◆ Supplied material ◆

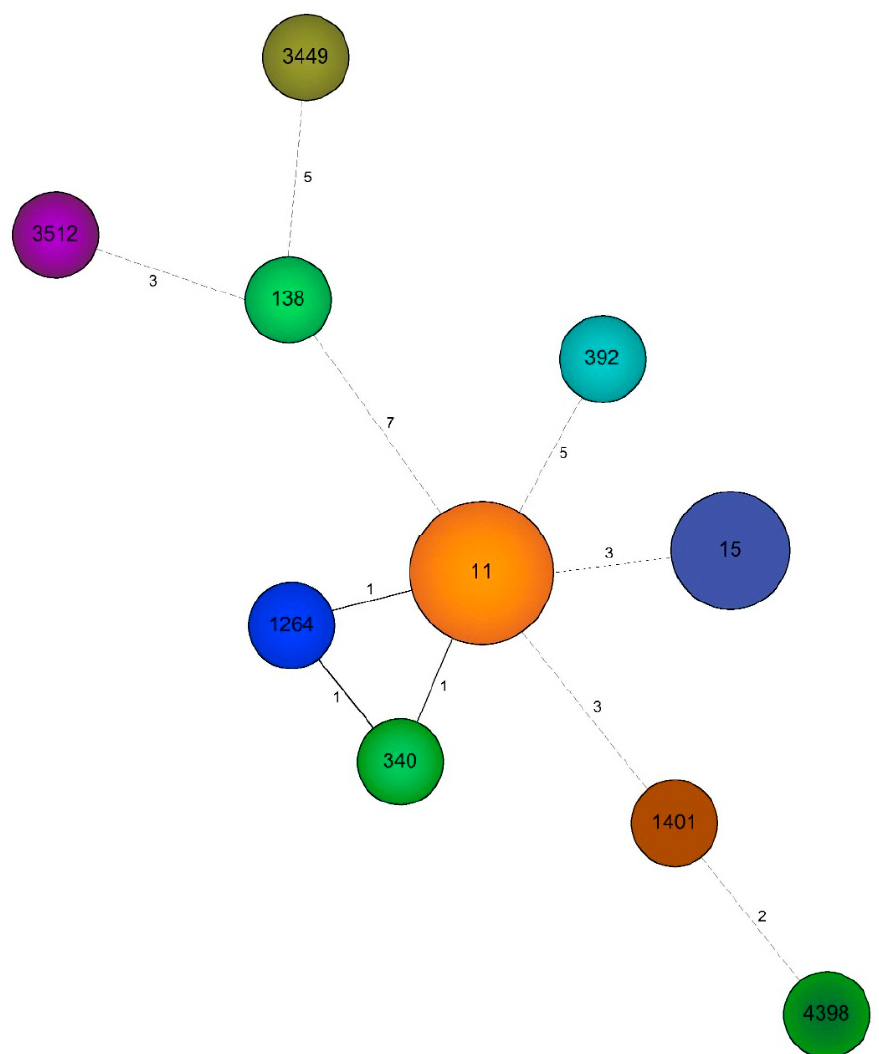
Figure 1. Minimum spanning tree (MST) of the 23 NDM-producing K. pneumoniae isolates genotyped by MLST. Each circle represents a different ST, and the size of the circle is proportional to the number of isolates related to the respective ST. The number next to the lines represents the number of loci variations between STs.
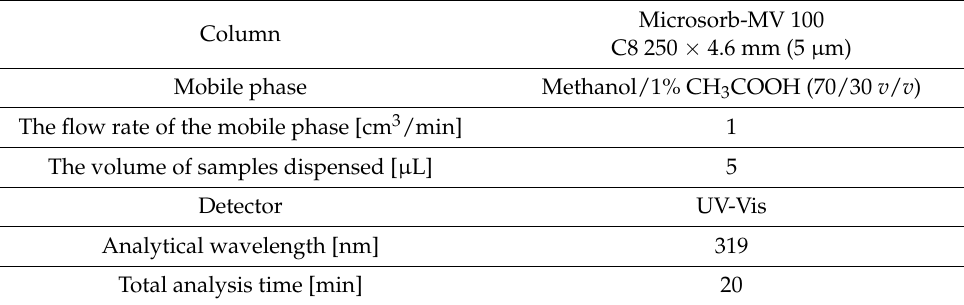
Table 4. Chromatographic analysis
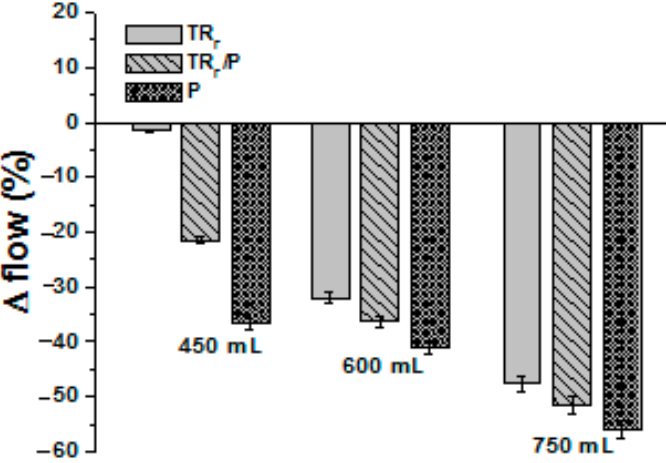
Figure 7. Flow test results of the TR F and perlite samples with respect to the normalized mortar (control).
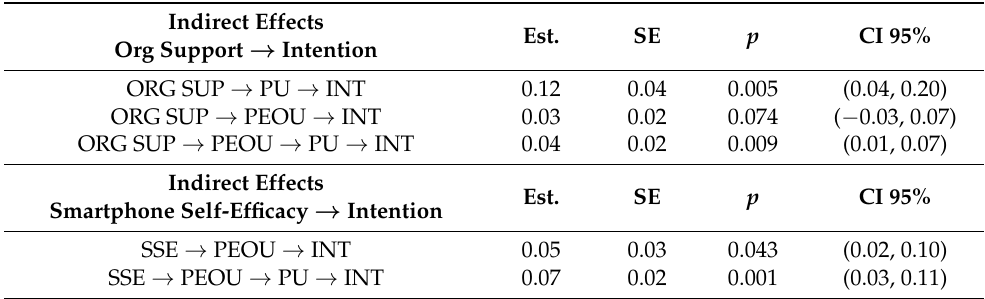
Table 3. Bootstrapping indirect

◆ Exercise objective ◆
Every line in the material above that has the word "Figure" should be copied.

◆ Answer for this exercise ◆
Figure 1. Minimum spanning tree (MST) of the 23 NDM-producing K. pneumoniae isolates genotyped by MLST. Each circle represents a different ST, and the size of the circle is proportional to the number of isolates related to the respective ST. The number next to the lines represents the number of loci variations between STs.
Figure 7. Flow test results of the TR F and perlite samples with respect to the normalized mortar (control).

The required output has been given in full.